卿鸟闭了闭眼,让被强制唤醒的大脑缓冲片刻。
她这回都懒得想象巴掌锤子和钟摆了。直接抬起手,准备实实在在给少年一顿暴怒的教育。
岂料前一秒还在装乖的少年忽然握住她的手腕,另一只手托住她的身体,轻松一拽,把她拽到那张不过一米二宽的单人床上。

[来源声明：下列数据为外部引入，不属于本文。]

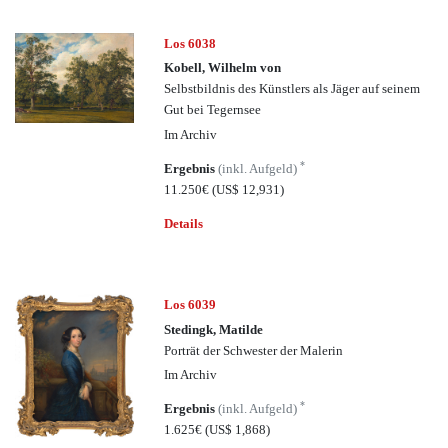
Los 6038
Kobell, Wilhelm von
Selbstbildnis des Künstlers als Jäger auf seinem
Gut bei Tegernsee
Im Archiv
*
Ergebnis
(inkl. Aufgeld)
11.250€
(US$ 12,931)
Details
Los 6039
Stedingk, Matilde
Porträt der Schwester der Malerin
Im Archiv
*
Ergebnis
(inkl. Aufgeld)
1.625€
(US$ 1,868)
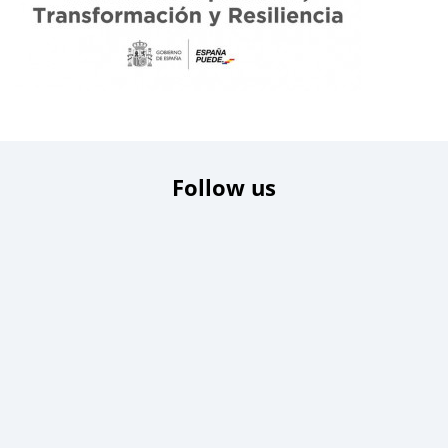
Follow us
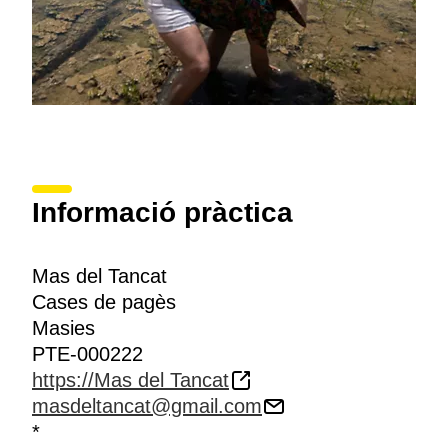
Informació pràctica
Mas del Tancat
Cases de pagès
Masies
PTE-000222
https://Mas del Tancat
masdeltancat@gmail.com
*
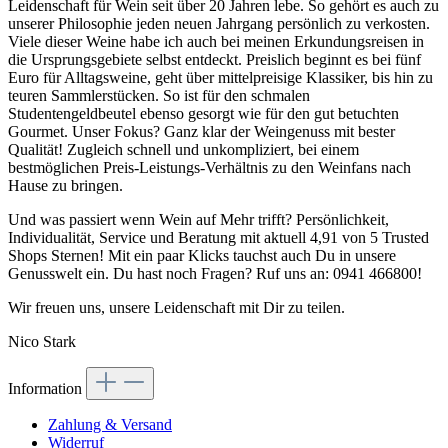
Leidenschaft für Wein seit über 20 Jahren lebe. So gehört es auch zu
unserer Philosophie jeden neuen Jahrgang persönlich zu verkosten.
Viele dieser Weine habe ich auch bei meinen Erkundungsreisen in
die Ursprungsgebiete selbst entdeckt. Preislich beginnt es bei fünf
Euro für Alltagsweine, geht über mittelpreisige Klassiker, bis hin zu
teuren Sammlerstücken. So ist für den schmalen
Studentengeldbeutel ebenso gesorgt wie für den gut betuchten
Gourmet. Unser Fokus? Ganz klar der Weingenuss mit bester
Qualität! Zugleich schnell und unkompliziert, bei einem
bestmöglichen Preis-Leistungs-Verhältnis zu den Weinfans nach
Hause zu bringen.
Und was passiert wenn Wein auf Mehr trifft? Persönlichkeit,
Individualität, Service und Beratung mit aktuell 4,91 von 5 Trusted
Shops Sternen! Mit ein paar Klicks tauchst auch Du in unsere
Genusswelt ein. Du hast noch Fragen? Ruf uns an: 0941 466800!
Wir freuen uns, unsere Leidenschaft mit Dir zu teilen.
Nico Stark
Information
Zahlung & Versand
Widerruf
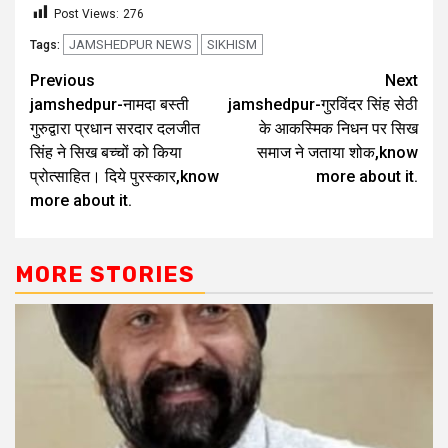
Post Views:
276
JAMSHEDPUR NEWS
SIKHISM
Tags:
Previous
Next
jamshedpur-नामदा बस्ती
jamshedpur-गुरविंदर सिंह सेठी
गुरुद्वारा प्रधान सरदार दलजीत
के आकस्मिक निधन पर सिख
सिंह ने सिख बच्चों को किया
समाज ने जताया शोक,know
प्रोत्साहित। दिये पुरस्कार,know
more about it.
more about it.
MORE STORIES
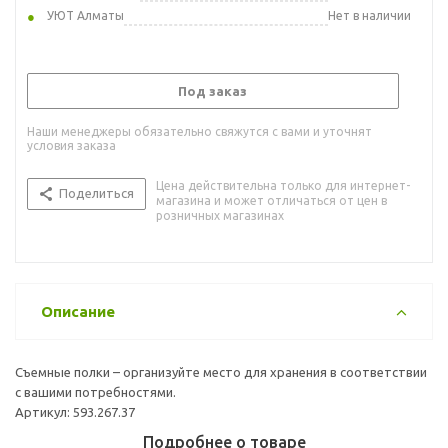
УЮТ Алматы
Нет в наличии
Под заказ
Наши менеджеры обязательно свяжутся с вами и уточнят
условия заказа
Цена действительна только для интернет-
Поделиться
магазина и может отличаться от цен в
розничных магазинах
Описание
Съемные полки – организуйте место для хранения в соответствии
с вашими потребностями.
Артикул: 593.267.37
Подробнее о товаре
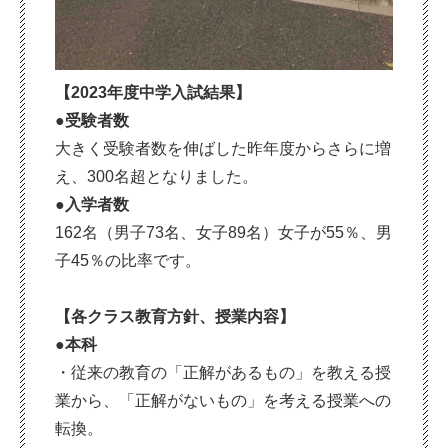
【2023年度中学入試結果】
●受験者数
大きく受験者数を伸ばした昨年度からさらに増
え、300名超となりました。
●入学者数
162名（男子73名、女子89名）女子が55％、男
子45％の比率です。
【各クラス教育方針、授業内容】
●本科
・従来の教育の「正解があるもの」を教える授
業から、「正解がないもの」を考える授業への
転換。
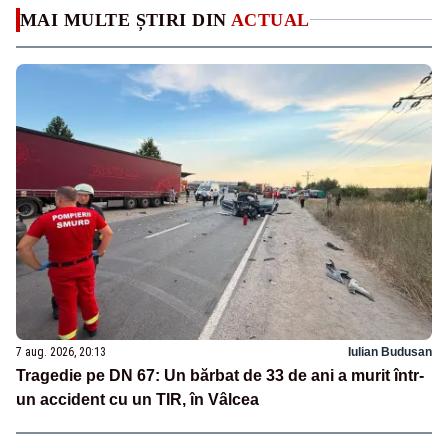
MAI MULTE ȘTIRI DIN
ACTUAL
7 aug. 2026, 20:13
Iulian Budusan
Tragedie pe DN 67: Un bărbat de 33 de ani a murit într-
un accident cu un TIR, în Vâlcea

五条悟翻身压在卿鸟上方,把脸凑到她嘴边。“给你咬回来。”
“……”
少女好像轻不可闻叹了口气,热气喷到五条悟的脸颊上。又热又痒。
蓝瞳印着月光的透亮看向身下的卿鸟。她好像一下子不陪自己胡闹了。按照以往的经历与经验,他们早就在这张可怜的宿舍床上扭打起来才对。
五条悟的手撑在卿鸟的两侧,他直视她的眼睛。
“你不能。”
半晌,五条悟在寂静的空间里开口。口气是难得的严肃与认真。
“嗯?”
他两手紧握成拳,捏皱了床单。“你不能用这样的眼神看着我,又一直想着推开我。”
……
那一晚,少年稀奇的没有借着大好月光、两人难得的私密空间以及愣住的卿鸟,得寸进尺做些什么。
他就只是抱着她,薄被盖着肚子,然后继续睡。
第二天京都校的代表会抵达东京,所以天还未亮,少年五条悟便与夏油杰一起离开了高专。
卿鸟一觉睡醒,房间里已然没了那只撒娇猫。但床头柜上留了纸条。
一副生动且奇特的简笔画。一只大猫嘴里咬着弱小的鸟,介于大猫戴着墨镜,且一边有十分显眼的数字18……卿鸟几乎是一下就明白了五条悟的意思。